With a ringing endorsement like that, you can sleep easy. 🙄

Do yourself the biggest favour of your life and get your own solicitor.

Namechangefail123 · 05/09/2022 16:32

She could be annoyed about it, but if she is she'd never admit to it as she's always said the only real "owner" is our father. She's absolutely never liked my take that I'm now an adult and for better or for worse they put it in my name, so I can ultimately decide what's best (which would never be keeping the money anyway).

OP posts:
justasking111 · 05/09/2022 17:15

Namechangefail123 · 05/09/2022 16:28

It's in a commodate (to my mother) so all taxes are filed by her etc... But I could eventually still be liable. Although the lawyers have told it should be ok.

Whose lawyers have said that "It should be Ok" ??

CPL593H · 05/09/2022 17:17

Putting "the business" in your teenagers sole name to protect it from a parents "imminent" prosecution and imprisonment (that eventually happened decades later) is not normal, unless of course your family are the Sopranos.

It is clear as day your father's imprisonment relates to some sort of financial wrongdoing (otherwise why would the business be at risk?) and although as a teen you probably had little control, as an adult you should be trying to extricate yourself from this grubby mess.

justasking111 · 05/09/2022 17:20

Namechangefail123 · 05/09/2022 16:28

It's in a commodate (to my mother) so all taxes are filed by her etc... But I could eventually still be liable.
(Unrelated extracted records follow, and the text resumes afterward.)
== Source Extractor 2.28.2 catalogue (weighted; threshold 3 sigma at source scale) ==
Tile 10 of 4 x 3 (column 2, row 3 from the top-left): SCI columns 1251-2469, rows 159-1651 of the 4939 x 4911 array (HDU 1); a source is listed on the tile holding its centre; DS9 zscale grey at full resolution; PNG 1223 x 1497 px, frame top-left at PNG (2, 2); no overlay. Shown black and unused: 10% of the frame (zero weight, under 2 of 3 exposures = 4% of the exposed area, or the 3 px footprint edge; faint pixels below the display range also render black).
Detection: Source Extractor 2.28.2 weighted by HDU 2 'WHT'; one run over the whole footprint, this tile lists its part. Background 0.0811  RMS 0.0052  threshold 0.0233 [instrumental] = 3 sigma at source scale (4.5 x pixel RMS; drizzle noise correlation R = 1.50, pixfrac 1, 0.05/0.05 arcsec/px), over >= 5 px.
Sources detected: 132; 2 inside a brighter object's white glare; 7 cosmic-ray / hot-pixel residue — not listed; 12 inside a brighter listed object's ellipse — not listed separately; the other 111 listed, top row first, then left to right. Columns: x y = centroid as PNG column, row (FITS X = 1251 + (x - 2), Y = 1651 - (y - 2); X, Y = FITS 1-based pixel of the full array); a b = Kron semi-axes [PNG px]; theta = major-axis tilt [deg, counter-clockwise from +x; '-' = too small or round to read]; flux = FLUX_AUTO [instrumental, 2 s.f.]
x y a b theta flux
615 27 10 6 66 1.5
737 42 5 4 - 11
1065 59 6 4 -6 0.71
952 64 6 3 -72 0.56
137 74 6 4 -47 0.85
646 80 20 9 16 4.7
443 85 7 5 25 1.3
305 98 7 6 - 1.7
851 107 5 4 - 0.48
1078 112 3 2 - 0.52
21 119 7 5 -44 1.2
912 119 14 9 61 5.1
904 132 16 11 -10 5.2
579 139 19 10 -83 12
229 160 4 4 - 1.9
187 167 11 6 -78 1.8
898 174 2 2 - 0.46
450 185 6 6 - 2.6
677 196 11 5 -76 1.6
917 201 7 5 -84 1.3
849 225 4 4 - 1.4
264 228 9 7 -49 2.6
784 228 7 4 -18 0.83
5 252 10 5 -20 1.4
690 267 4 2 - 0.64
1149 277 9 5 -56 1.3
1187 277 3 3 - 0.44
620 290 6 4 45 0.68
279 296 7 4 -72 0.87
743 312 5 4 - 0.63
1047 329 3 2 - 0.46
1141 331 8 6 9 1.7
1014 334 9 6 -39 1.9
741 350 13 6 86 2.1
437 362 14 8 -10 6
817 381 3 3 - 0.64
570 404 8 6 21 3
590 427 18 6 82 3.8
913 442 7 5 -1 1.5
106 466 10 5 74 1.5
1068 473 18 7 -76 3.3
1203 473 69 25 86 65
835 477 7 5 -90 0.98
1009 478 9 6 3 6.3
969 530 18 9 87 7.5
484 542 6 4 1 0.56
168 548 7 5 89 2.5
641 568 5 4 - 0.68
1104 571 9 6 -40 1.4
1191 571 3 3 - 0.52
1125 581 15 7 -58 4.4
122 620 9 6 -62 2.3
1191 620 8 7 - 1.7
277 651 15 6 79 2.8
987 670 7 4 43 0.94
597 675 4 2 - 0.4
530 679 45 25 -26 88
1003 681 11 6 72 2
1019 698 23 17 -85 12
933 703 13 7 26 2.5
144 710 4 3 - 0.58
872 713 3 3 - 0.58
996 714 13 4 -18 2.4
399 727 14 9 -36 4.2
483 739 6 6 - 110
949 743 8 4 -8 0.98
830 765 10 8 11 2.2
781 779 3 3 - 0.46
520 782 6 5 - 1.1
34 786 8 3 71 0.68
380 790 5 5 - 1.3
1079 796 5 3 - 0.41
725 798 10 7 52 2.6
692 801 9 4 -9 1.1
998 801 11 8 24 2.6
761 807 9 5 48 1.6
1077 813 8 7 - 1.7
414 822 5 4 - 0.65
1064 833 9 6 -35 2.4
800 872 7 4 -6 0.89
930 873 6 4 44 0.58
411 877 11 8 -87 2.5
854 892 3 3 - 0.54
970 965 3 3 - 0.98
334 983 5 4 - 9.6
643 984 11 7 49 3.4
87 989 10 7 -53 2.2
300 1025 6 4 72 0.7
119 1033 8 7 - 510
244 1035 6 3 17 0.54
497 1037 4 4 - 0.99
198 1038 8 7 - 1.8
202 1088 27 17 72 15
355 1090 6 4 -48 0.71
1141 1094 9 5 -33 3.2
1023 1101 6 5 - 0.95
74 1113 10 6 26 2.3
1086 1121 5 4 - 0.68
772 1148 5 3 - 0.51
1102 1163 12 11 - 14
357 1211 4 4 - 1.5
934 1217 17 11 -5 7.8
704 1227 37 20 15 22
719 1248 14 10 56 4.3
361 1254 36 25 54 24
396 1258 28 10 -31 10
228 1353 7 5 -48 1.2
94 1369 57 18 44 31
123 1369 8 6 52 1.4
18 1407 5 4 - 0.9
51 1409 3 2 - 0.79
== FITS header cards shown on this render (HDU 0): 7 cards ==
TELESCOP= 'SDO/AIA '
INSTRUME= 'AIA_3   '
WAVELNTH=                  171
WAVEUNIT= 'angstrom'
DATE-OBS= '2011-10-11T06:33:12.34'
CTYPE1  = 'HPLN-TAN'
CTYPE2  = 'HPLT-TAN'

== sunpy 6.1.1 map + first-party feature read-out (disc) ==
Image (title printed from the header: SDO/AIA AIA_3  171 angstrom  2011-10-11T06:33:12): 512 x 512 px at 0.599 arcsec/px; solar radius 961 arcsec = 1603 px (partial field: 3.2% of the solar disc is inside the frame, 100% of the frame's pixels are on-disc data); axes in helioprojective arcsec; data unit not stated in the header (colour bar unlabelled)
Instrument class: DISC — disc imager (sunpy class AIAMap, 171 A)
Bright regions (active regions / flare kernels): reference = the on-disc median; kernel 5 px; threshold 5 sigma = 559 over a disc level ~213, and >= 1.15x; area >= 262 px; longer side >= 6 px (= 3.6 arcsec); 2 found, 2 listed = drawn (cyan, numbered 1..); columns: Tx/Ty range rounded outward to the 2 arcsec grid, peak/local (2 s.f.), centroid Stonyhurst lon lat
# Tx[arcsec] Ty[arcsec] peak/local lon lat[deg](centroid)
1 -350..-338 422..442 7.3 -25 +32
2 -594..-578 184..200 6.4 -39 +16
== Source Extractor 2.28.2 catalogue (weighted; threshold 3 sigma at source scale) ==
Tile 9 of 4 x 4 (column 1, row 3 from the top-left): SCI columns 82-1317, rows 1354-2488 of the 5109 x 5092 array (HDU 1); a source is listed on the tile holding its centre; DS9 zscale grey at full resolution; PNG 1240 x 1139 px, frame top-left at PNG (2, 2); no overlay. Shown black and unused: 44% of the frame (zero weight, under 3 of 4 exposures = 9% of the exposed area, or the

Although the lawyers have told it should be ok.

en.m.wikipedia.org/wiki/Commodate#:~:text=A%20commodate%20(commodatum)%2C%20also,individual%20after%20a%20certain%20time.

Well your sister is going to be disappointed because it all reverts back to your parents anyway.

Namechangefail123 · 05/09/2022 17:27

The commodate if from ME to my parents. I give them "free use" of MY property for them to run a business.

OP posts:
LollingAround · 05/09/2022 17:42

Namechangefail123 · 05/09/2022 15:50

No, no my father's fall out with the law was when I was 17 I think. He only went to prison last year. My sister believes the business fully belongs to my dad. I think it's either 50/50 (mum + dad) or split into 4 because quite frankly he didn't make our lives any easier (I see that division as compensation for putting the business in my name and all the possible fallout with the taxman).

To be fair to your sister it does sound like you want to keep at least some of the proceeds. Surely you should just give the proceeds to your Mother assuming she is still married ( missed it if you already said confirmed whether they are still married). I'm not surprised your sister has questioned your motives.